Trecho de origem:
Libertando o tigre — ou a empatia?
Com base nos resultados de nosso primeiro experimento, criamos um segundo estudo, no qual os participantes encararam uma tarefa de tomada de decisão explicitamente marcada por competitividade, para verificar se isso poderia fomentar o comportamento antiético.
Os participantes passaram pela mesma tarefa de divisão de dinheiro do primeiro estudo. Mas, dessa vez, alguns receberam instruções que induziriam a competição, fazendo da atividade um “jogo do ultimato” no qual se joga contra um oponente, com “perdedores” e vencedores” bem definidos.
Dessa vez os resultados foram drasticamente diferentes: na parcela de participantes induzidos à competitividade, 64% dos homens e 61% das mulheres mentiram para se dar bem, enquanto nos casos de condições neutras, similares ao Experimento 1, apenas 49% dos homens e 23% das mulheres tomaram a mesma atitude.
Assim, simples sugestões sobre competitividade induziram as mulheres a assumir o mindset mais agressivo de negociação comum aos homens, levando ao comportamento antiético. Havíamos “libertado o tigre” dentre as participantes femininas, e elas se comportaram mais como os homens.
Em seguida, perguntamo-nos se poderíamos fazer o inverso: induzir homens a se comportarem mais como as mulheres em negociações. Esse teste foi realizado em um terceiro estudo, buscando induzir empatia em participantes envolvidos no mesmo jogo dos estudos anteriores. Na condição de alto nível de empatia, os participantes receberam uma mensagem do Participante 2, na qual constava que ele participou do estudo para comprar guloseimas para seus netos, já que viviam de sua pequena aposentadoria. Na condição de baixo nível de empatia, a mensagem do Participante 2 dizia que eles haviam usado a remuneração do experimento para comprar coisas para si, bem como para planejar uma aposentadoria adiantada.
Na condição de nível baixo de empatia, 44% dos homens mentiram e 21% das mulheres também, resultado similar ao anterior em condições neutras. Na condição de alto nível de empatia, apenas 22% dos homens e 16% das mulheres agiram de maneira antiética, indicando que a empatia induzida levou a um comportamento mais justo.
Rumo a negociações mais éticas
Analisados em conjunto, nossos resultados sugerem que, sob condições normais, homens usam táticas antiéticas de negociação com maior frequência do que mulheres, em grande parte pela tendência deles a maior competitividade. As mulheres tendem a ser mais empáticas, levando a um comportamento menos enganoso.

Tarefa A: No trecho sobre ética nas negociações, qual foi a porcentagem de homens que mentiram na condição de alto nível de empatia?
Tarefa B: Escreva a continuação do trecho sobre ética nas negociações a partir da última frase.

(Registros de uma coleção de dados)
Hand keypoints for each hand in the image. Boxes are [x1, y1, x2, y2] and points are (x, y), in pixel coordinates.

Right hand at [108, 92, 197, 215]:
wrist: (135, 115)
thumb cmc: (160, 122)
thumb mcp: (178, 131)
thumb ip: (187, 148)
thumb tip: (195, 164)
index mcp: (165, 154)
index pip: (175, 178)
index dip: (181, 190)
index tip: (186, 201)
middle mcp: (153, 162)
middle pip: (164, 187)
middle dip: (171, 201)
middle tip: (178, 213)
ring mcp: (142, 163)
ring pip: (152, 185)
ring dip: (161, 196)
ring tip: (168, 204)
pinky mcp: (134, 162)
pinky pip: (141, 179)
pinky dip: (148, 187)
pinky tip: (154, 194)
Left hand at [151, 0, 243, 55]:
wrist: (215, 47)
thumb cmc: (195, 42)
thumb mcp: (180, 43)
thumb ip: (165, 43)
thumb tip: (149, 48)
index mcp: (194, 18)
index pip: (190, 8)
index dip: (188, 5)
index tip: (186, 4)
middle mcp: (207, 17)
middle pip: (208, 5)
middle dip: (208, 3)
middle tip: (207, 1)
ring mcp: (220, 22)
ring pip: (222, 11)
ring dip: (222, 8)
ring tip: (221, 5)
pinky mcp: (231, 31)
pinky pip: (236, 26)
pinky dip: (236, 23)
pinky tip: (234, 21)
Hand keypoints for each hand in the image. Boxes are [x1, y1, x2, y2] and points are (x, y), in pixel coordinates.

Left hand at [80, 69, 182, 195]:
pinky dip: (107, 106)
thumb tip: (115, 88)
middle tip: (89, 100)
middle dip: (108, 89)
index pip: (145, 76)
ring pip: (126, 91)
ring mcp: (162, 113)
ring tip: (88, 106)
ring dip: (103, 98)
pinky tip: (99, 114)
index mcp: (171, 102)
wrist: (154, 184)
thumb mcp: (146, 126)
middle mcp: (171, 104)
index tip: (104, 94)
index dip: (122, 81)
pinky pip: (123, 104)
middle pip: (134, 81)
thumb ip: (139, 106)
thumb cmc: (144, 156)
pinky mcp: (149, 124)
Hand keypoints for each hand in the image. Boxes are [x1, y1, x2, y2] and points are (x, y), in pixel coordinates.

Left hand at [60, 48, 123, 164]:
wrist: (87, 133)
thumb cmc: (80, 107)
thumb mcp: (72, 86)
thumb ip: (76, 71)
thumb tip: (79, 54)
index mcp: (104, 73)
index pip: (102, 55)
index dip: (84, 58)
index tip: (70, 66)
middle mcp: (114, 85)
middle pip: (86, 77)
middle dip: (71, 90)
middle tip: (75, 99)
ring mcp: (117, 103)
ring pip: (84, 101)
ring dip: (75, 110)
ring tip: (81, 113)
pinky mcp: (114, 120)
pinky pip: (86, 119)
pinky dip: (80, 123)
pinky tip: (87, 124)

Resultado A: Apenas 22% dos homens mentiram nessa condição.

Resultado B:
Mas o contexto foi crítico: até mesmo mudanças simples diminuíram a diferença de comportamento entre gêneros, fazendo com que mulheres agissem de maneira similar aos homens nas negociações, e vice-versa. Dependendo das circunstâncias, a tendência era de comportamento mais ético ou antiético.
Para as mulheres, uma lição é que frequentemente nos vemos em situações — de negociações ou em geral — nas quais a empatia motiva um comportamento justo e ético que pode não ser recíproco. Esteja preparada e vigilante quanto a essa realidade, e lembre-se que certas sugestões (como, por exemplo, caracterizando uma discussão como uma competição, mesmo que só para si mesma) podem liberar seu tigre interior.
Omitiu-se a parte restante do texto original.